Dedup is the short for de-duplication. In data warehousing, in the source tables we sometimes found a table without a primary key. Or a unique index for that matter. This means that this table has a potential to have duplicate rows. Meaning that two or more rows with the same value across all columns. Or at least across the columns which we are interested in.
For example, in a hedge fund database you come across these 2 rows (this is a made-up data, not real):
Each of the 2 rows above contains data about a fund called Good Income B. They are identical.
So must we do to bring duplicate data into the warehouse? We de-duplicate them, by doing select distinct (or using group by). From 2 rows, we make them 1 row.

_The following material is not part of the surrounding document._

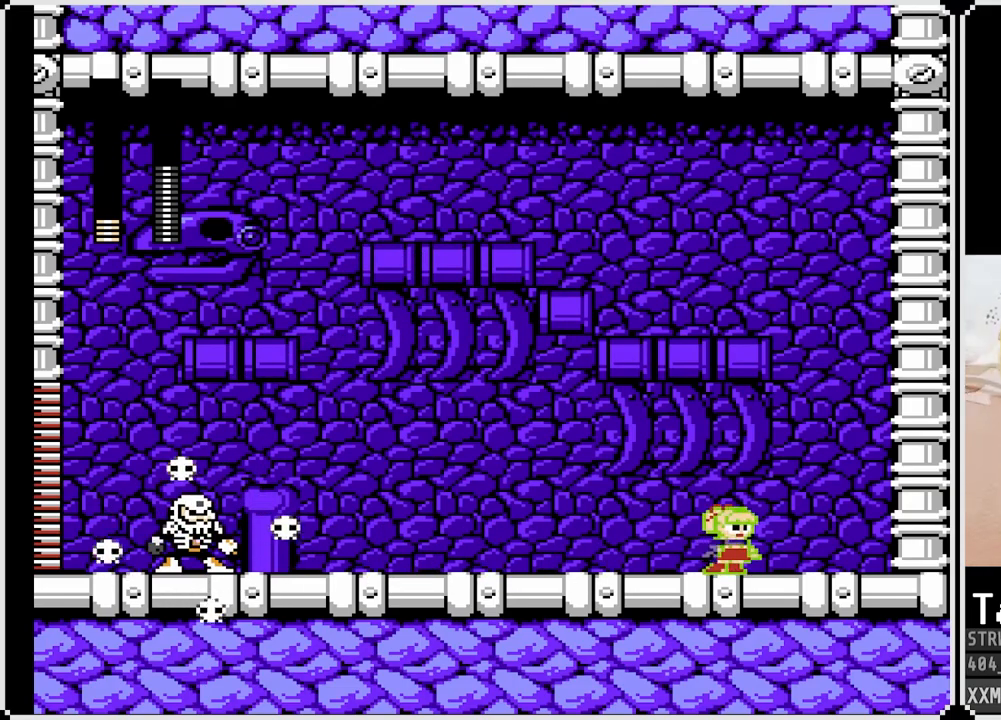
{"buttons": ["SQUARE", "DPAD_RIGHT"], "left_stick": "center", "right_stick": "center", "events": [[17, "DPAD_LEFT", "down"], [133, "DPAD_LEFT", "up"], [133, "DPAD_RIGHT", "down"], [267, "DPAD_RIGHT", "up"], [317, "DPAD_LEFT", "down"], [450, "DPAD_LEFT", "up"], [450, "DPAD_RIGHT", "down"]]}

What is the de-duplication criteria? We need to have sufficient business knowledge to be able to determine the de-dup criteria. It is usually not all columns, but only a few of them. In the case of fund dimension like above, usually the business identifier is SEDOL. In the absence of Sedol or Fund ID, we use Fund Name and Sub Type (which is either Income or Accumulation).
To bring different share classes (clean vs not), we need to include AMC column. Because the clean share classes have lower Annual Management Charge e.g. 0.75% instead of 1.5%. But to differentiate between retail and institution share classes we need to include Min Initial Amount. Because usually the retail minimum amount is £500 or £1000, whereas Institution minimum amount is £50k or £100k.
Once we determine the de-dup columns, we can run group by over those columns to find the duplicates. Now we need to have another business decision, about which row we would like to bring to the Data Warehouse. In the above case, if the Fund Name + Sub Type + AMC + Min Initial Amount are the same between 2 rows, but their Lipper Preservations are different, which one are we going to bring? They lower, the higher, or any?
In this case the business knowledge (asset management industry) is required. In the above case the row with the latest Lipper scores needs to be brought into the data warehouse.